A glass of chilled rosé is a popular companion with food on sultry summer days. Most consumers are familiar with the style of rosés produced in Provençe in the south of France; these pink-orange wines tend to be dry yet fruity, light yet zesty, and pair well with green salads, grilled seafood, and pasta flavoured with garlic. Rosé wines produced in Cyprus have a different profile due to the indigenous grape varieties available (such as maratheftiko, lefkara, and mavro) and the maceration methods chosen. Generally, they possess a pale ruby colouring and more tannins than the Provence style—making them more food friendly and especially companionable with Cypriot cuisine. Annabelle offers several options. The rosé from the Kyperounda winery in the Troodos mountains is made with cabernet, grenache, and shiraz grapes and has a spicy, fruity flavour reminiscent of dark cherries; it pairs well with vegetarian dishes, köfte, and barbecued meats. The Pampela rosé produced by the Vouni Panayia winery in western Pafos combines the indigenous maratheftiko and mavro grape varieties; with its medium colour and raspberry-cherry flavours, it is a good companion with meze dips, fish, and stuffed vine leaves. The Tsangarides winery in Lemona village prepares a rosé with maratheftiko and shiraz grapes that is medium dry and tastes of strawberries and cherries; it goes well with Asian cuisine and can also be enjoyed as an aperitif. Rosé should be served chilled between 10 and 12 degrees Celsius in the summer months. With the right food pairing, it is a refreshing summer treat.
Nestled between meandering pools and lushly landscaped gardens is Annabelle’s Grotto Bar. From April through November, the seasonal bar welcomes guests for cocktails, snacks, and conversation between the hours of 10:00 and 17:00. Approach from land or by water (the bar enjoys swim-up access with in-pool stools), and you will be greeted by bar supervisor Sakis and his colleagues. With over a decade of service at the hotel, Sakis is a fixture at Annabelle. He loves to talk through the preparation of your cocktail with you. Order a mojito and he will begin to slice a lime as he explains his preference for using homemade brown simple syrup in this drink. He mixes the lime with simple syrup and rum in a cocktail glass and muddles the mixture. Then he steps just a few feet to his garden, where he harvests fresh mint leaves; enjoy their sweet scent wafting across the bar as he lightly muddles them. He next adds the muddled mint to the glass with ice cubes, club soda, and additional, crushed ice. The drink is garnished with a sprig of fresh mint before being handed over for your enjoyment. Other popular summer drinks include the Watermelon Daiquiri—concocted with fresh melon, rum, homemade lemonade, Monin watermelon, lemon juice, and ice—and the classic Negroni, which he garnishes with strips of fresh orange peel.

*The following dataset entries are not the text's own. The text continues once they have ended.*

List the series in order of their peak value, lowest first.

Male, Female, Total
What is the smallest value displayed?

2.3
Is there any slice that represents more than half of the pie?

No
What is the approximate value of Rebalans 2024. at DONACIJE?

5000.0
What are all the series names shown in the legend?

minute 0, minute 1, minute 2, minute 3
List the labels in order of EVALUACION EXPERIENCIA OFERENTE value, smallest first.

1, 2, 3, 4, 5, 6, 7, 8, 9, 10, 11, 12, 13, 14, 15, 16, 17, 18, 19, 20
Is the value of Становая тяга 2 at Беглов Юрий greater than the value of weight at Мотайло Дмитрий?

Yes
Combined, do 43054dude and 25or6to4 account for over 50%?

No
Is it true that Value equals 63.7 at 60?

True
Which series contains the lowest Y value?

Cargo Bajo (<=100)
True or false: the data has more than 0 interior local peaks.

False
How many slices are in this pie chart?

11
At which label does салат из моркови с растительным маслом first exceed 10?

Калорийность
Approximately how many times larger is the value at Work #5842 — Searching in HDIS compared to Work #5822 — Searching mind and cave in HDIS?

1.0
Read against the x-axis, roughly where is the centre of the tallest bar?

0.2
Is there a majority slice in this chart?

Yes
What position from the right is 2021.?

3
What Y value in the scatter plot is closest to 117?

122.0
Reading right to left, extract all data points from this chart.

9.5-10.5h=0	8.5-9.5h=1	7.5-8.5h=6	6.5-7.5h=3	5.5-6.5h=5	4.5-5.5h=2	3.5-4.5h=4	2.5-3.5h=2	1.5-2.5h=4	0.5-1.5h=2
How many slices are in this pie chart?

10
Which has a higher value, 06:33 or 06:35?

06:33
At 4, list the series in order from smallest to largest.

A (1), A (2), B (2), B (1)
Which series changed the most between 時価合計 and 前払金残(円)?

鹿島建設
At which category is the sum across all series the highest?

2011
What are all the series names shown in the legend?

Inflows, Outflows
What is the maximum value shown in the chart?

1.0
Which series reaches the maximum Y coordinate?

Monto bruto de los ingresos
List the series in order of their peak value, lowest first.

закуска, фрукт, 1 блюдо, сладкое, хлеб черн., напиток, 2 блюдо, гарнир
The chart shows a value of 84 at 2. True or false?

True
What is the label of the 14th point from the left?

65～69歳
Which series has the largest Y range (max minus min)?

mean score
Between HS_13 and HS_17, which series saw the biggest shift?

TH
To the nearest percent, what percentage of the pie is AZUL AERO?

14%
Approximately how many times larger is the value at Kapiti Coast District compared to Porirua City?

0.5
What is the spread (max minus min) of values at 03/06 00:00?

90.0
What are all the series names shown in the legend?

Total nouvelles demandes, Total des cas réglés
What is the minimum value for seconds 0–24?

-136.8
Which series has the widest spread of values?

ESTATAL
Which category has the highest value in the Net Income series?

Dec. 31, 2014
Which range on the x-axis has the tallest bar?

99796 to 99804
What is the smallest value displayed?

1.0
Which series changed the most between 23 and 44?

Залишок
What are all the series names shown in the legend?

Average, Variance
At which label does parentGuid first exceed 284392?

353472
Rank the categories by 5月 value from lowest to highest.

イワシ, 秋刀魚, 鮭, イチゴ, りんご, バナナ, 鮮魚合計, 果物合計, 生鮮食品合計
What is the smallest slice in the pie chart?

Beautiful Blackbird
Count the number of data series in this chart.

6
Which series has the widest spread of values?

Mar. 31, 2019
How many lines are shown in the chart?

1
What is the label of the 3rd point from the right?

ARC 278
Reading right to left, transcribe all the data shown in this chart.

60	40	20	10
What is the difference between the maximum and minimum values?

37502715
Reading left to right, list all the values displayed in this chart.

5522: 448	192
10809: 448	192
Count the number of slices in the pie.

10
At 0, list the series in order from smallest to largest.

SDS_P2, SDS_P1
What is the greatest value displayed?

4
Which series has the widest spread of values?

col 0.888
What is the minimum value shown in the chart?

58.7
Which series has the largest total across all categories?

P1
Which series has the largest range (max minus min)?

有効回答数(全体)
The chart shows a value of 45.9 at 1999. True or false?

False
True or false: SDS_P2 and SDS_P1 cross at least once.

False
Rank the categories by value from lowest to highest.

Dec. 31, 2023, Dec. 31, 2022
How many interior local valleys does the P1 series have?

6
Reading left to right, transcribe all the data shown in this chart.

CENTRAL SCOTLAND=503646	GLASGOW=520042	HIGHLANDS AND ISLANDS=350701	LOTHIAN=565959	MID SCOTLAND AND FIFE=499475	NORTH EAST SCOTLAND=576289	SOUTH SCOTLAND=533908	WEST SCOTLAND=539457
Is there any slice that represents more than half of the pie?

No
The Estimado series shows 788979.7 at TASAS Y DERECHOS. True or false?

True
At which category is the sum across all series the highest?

If you haven’t met Sakis, please stop by the Grotto Bar for a drink and a chat—he is ready to share his mixological secrets with you.
Ever long for the carefree, unconventional way of life of the Bohemian? Take the lift to Ouranos, Annabelle’s rooftop lounge, and order the Bohème, our new signature cocktail. The bartender begins by lining a gin glass with thin, lengthwise slices of cucumber. Additional cucumber slices are muddled and placed in a cocktail shaker with a generous pour of Hendrick’s gin, some St. Germain elderflower liqueur, a dash of Monin cucumber syrup, and fresh lemon juice. The bartender adds ice to the mix and shakes it vigorously. Then the concoction is drained into the glass. Two square cubes of ice, each encasing a star fruit, are placed in the glass, and additional, small cubes are added to keep the drink cool. After garnishing the glass with a gooseberry, the bartender will deliver this refreshing cocktail to you. It has a balance of sweet and sour flavourings, with light hints of cucumber melding with the tang of the lemon. Evoking the essence of summer, the Bohème cools and refreshes. It is just one of the many gin cocktails on offer at Ouranos. In fact, with a selection of 50 distinctive gins and a wide variety of garnishes and premium tonics, Ouranos offers an incredible 650 gin and tonic combinations. Ouranos’s selection covers the full range of the gin palate, and our servers are expertly trained to match gins with garnishes and tonics to create the taste that suits you best. So, whether you have a thirst for Bohemia or something quite specific, head to Ouranos for a summer refresher.